Dismissing this evidence, a 5-4 majority of the Supreme Court reasoned, “The Constitution requires a distinction between what is truly national and what is truly local.” In other words, the Court held, in effect, that Congress had no business “making a federal case” out of violence against women.

This decision bars women from the federal courthouse even if their local jurisdictions fail to protect their right to physical safety, and this is but one example of what women have to fear from federalism.

Also under threat are other sex discrimination laws such as Title IX, which has done so much to advance the rights of women in education and athletics, the Equal Pay Act and the Family Medical Leave Act, which gives some degree of job protection to workers who need to take time off to care for newborn or newly adopted children and for severely ill dependents. These laws are being challenged in courts all over the country on the grounds that Congress overstepped its authority under one of these new federalism theories and related concepts included in recent pronouncements by the Supreme Court.
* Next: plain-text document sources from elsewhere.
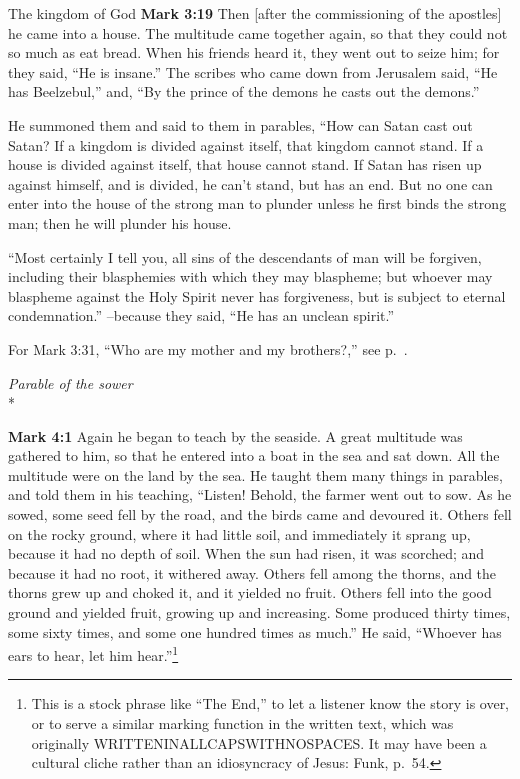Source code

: \documentclass[10pt,twoside]{article} %
\newcommand{\doimage}[2]{\texttt{[image: \#2]}\label{fig:#2}}
\newcommand{\figbasic}[4]{ %
    \ifthenelse{\isodd{\pageref{fig:#2}}}{}{\hfill}
    \ifstrempty{#3}{
      \doimage{#1}{#2}
    }{
      \makebox{\doimage{#1}{#2} \\ #3}
    }
    \ifthenelse{\isodd{\pageref{fig:#2}}}{\hfill}{}
    \par
}
\newcommand{\fig}[2][0.4]{
  \figbasic{#1}{#2}{}{}
}
\newcommand{\quotesize}{\normalsize{}}
\newcommand{\comm}[1]{\begingroup \color{black!50} #1\endgroup}
\newenvironment{quotetext}{\begingroup\quotesize}{\endgroup}
\newcommand{\intex}[1]{\index[texts]{#1}}
\newcommand{\bible}[2]{\begin{quotetext}\textbf{#1}\intex{#1} #2\end{quotetext}}
\newcommand{\gospelmark}[2]{\bible{Mark #1}{#2}}
\newcommand{\subhead}[1]{\emph{#1}\\*}
\begin{document}
\begin{section}{The kingdom of God}
\gospelmark{3:19}{
Then [after the commissioning of the apostles] he came into a house.   The multitude came together again, so that they could not so much as eat bread.   When his friends heard it, they went out to seize him; for they said, ``He is insane.''   The scribes who came down from Jerusalem said, ``He has Beelzebul,'' and, ``By the prince of the demons he casts out the demons.''

  He summoned them and said to them in parables, ``How can Satan cast out Satan?    If a kingdom is divided against itself, that kingdom cannot stand.    If a house is divided against itself, that house cannot stand.    If Satan has risen up against himself, and is divided, he can't stand, but has an end.    But no one can enter into the house of the strong man to plunder unless he first binds the strong man; then he will plunder his house.

   ``Most certainly I tell you, all sins of the descendants of man will be forgiven, including their blasphemies with which they may blaspheme;    but whoever may blaspheme against the Holy Spirit never has forgiveness, but is subject to eternal condemnation.''   --because they said, ``He has an unclean spirit.''\label{how-can-satan}
}

\comm{For Mark 3:31, ``Who are my mother and my brothers?,'' see p.~\pageref{who-are-my-mother-and-my-brothers}.}

\fig{sower}

\subhead{Parable of the sower}

\gospelmark{4:1}{
   Again he began to teach by the seaside. A great multitude was gathered to him, so that he entered into a boat in the sea and sat down. All the multitude were on the land by the sea.   He taught them many things in parables, and told them in his teaching,    ``Listen! Behold, the farmer went out to sow.    As he sowed, some seed fell by the road, and the birds came and devoured it.    Others fell on the rocky ground, where it had little soil, and immediately it sprang up, because it had no depth of soil.    When the sun had risen, it was scorched; and because it had no root, it withered away.    Others fell among the thorns, and the thorns grew up and choked it, and it yielded no fruit.    Others fell into the good ground and yielded fruit, growing up and increasing. Some produced thirty times, some sixty times, and some one hundred times as much.''   
He said, ``Whoever has ears to hear, let him hear.''\footnote{This is a stock phrase like ``The End,'' to let a listener know the story
is over, or to serve a similar marking function in the written text, which was originally WRITTENINALLCAPSWITHNOSPACES. It may have been
a cultural cliche rather than an idiosyncracy of Jesus: Funk, p.~54.}

}
\end{section}
\end{document}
Slowly but surely, we are being stripped of our hard-won civil rights, in the quaint, even comforting name of “federalism.” This philosophy of a return to states’ rights and the undermining of the democratically elected branches should strike fear in our hearts. Last week we celebrated the Declaration of Independence in which the Founding Fathers observed that “all men are created equal.” Let’s pray that we are not headed back to a time when that was understood to mean only men.

Isabelle Katz Pinzler is special counsel and director of the Project on Federalism for NOW Legal Defense and Education Fund. (Women’s Enews is a project of NOW Legal Defense.) She also served as acting Assistant Attorney General for Civil Rights during the Clinton Administration.